Una fuerte lluvia azotó la ciudad. La ropa de Susan estaba empapada, divisó a lo lejos un centro comercial, entró ahí para protegerse del torrencial aguacero. Frotaba sus brazos a cada instante sintiendo que el frío calaba sus huesos, no había comido nada desde la noche anterior, aun su cuerpo sentía los estragos de la borrachera. En el bolsillo de su chaqueta tenía unas cuántas monedas, no se había llevado el dinero que dejó aquel hombre en el hotel, se acercó a una de las islas y solicitó un café, el más sencillo, era para lo único que le alcanzaba, entonces se sentó en una silla frente a una mesa, colocó sus dedos sobre el envase caliente para abrigarse, tiritaba.

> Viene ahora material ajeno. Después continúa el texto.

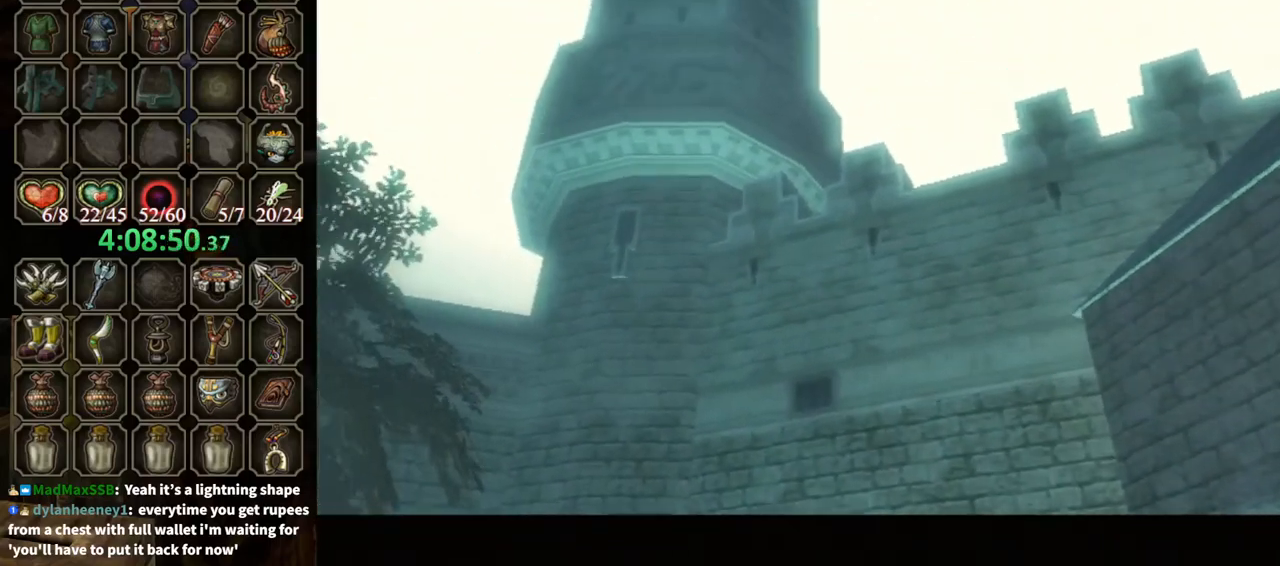
{"buttons": [], "left_stick": "center", "right_stick": "center", "events": []}
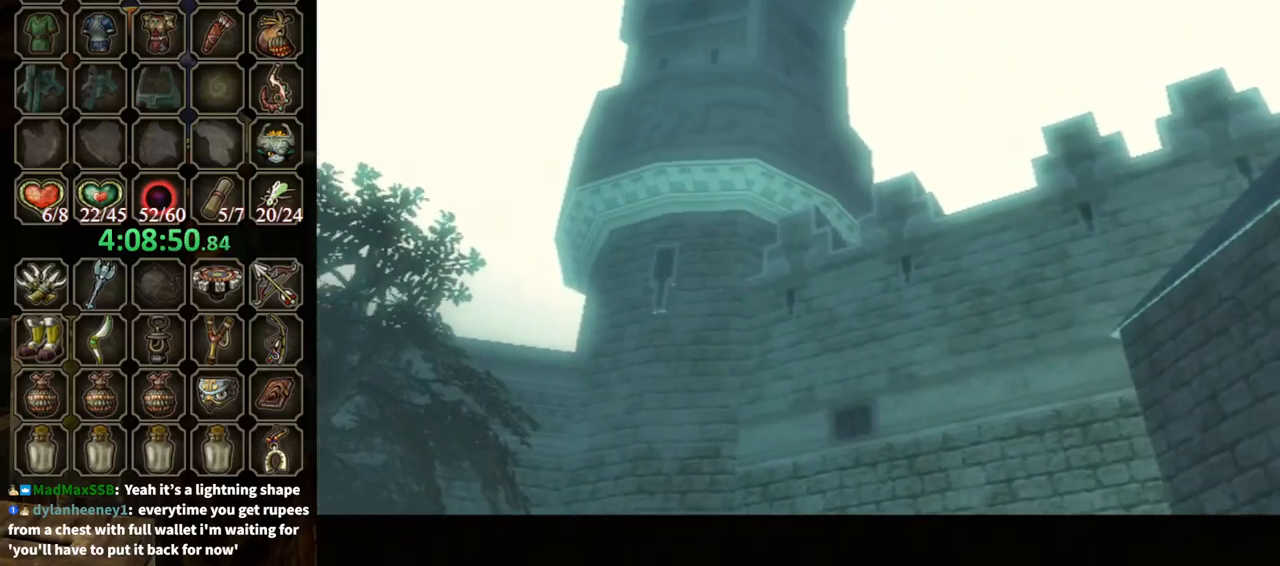
{"buttons": [], "left_stick": "down", "right_stick": "center", "events": [[433, "left_stick", "down"]]}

«¡Qué voy a hacer!», se preguntó mientras bebía a sorbos pequeños el café. Entonces recordó la tarjeta que le dejó aquel misterioso hombre. Se llevó la mano a la frente, la había dejado en casa, en su bolso.
—Maldición —rugió.
De pronto sus ojos se enfocaron en la enorme pantalla del centro comercial, ahí la espalda desnuda de una mujer aparecía, con esa marca en forma de flor, y en la parte de abajo había un anuncio que decía.
«Vuelve a mí, búscame»
Susan parpadeó, volvió a mirar con atención, se dio cuenta de que era ella, se llevó la mano a la boca, sorprendida.
—Ese hombre me está buscando, puede ser mi salvación —se dijo, entonces memorizó la dirección que salía en ese anuncio, debía caminar unas cuantas calles, pero pensó que si ese hombre la buscaba era por algún motivo, y quizás si le explicaba su situación la ayudaría a salvar a su padre y recuperar la fortuna.

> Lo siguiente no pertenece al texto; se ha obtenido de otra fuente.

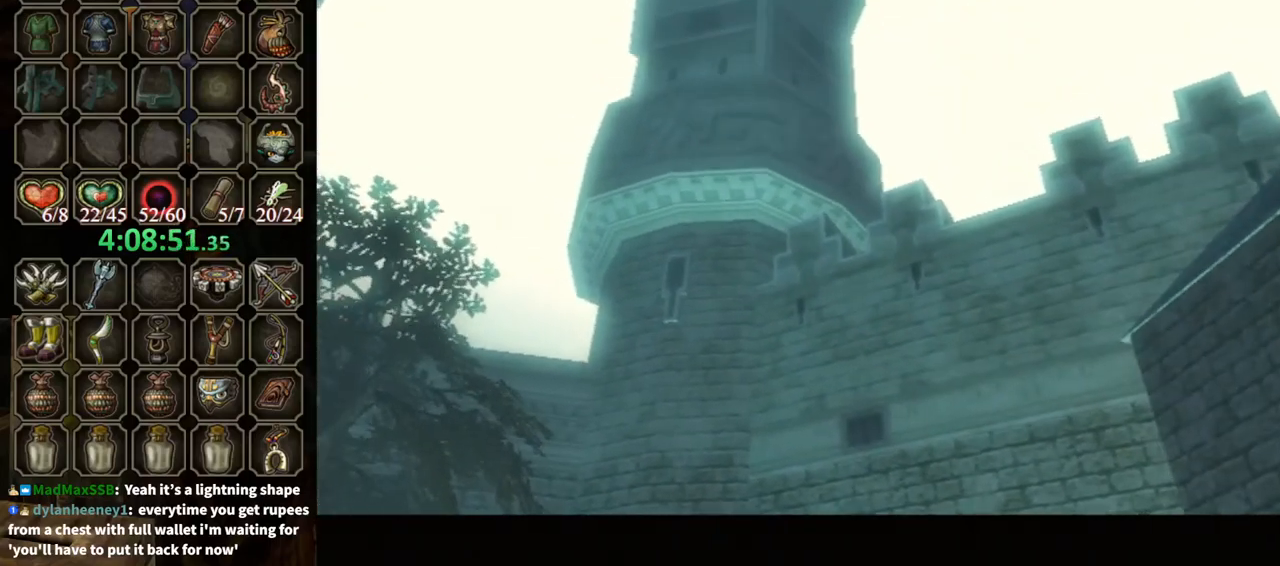
{"buttons": [], "left_stick": "down", "right_stick": "center", "events": []}
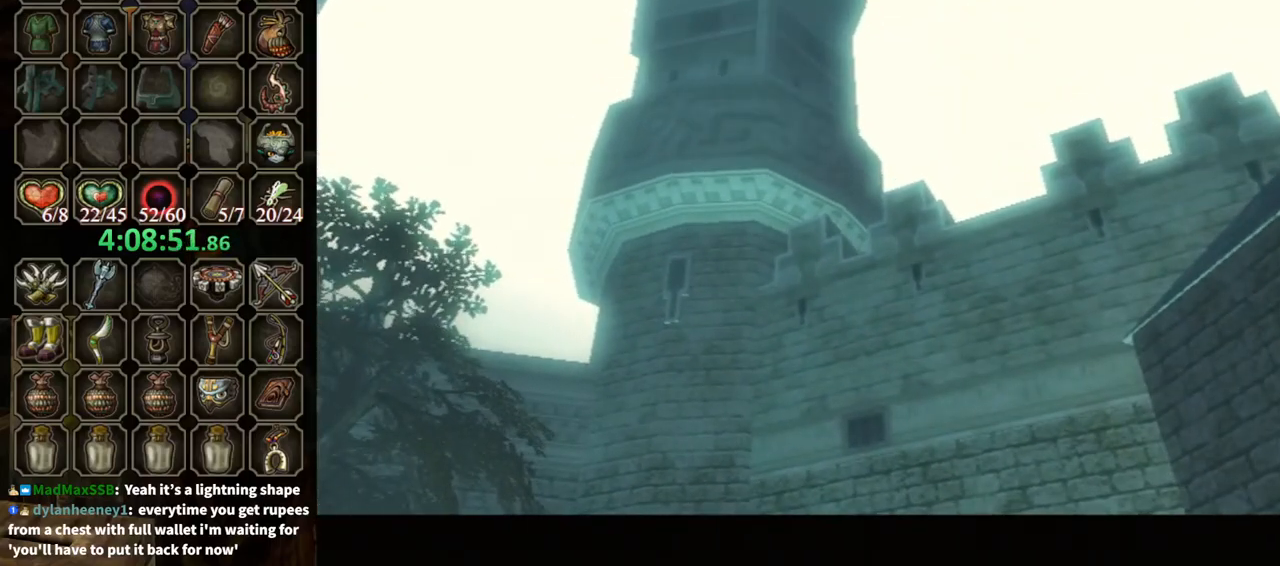
{"buttons": [], "left_stick": "down", "right_stick": "center", "events": []}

Enseguida se puso de pie, la lluvia ya no caía con la misma fuerza de antes, pero aun las gotas se hacían presentes, así Susan caminó durante cuarenta y cinco minutos, y llegó a ese enorme edificio. Tomó una gran bocanada de aire, preguntó por la oficina de Franco, y cuando supo en donde estaba subió en el elevador.
Un par de minutos después descendió de la cabina, miró una larga fila de chicas, esperando que él las recibiera, todo eso parecía como el cuento de la cenicienta y la zapatilla de cristal.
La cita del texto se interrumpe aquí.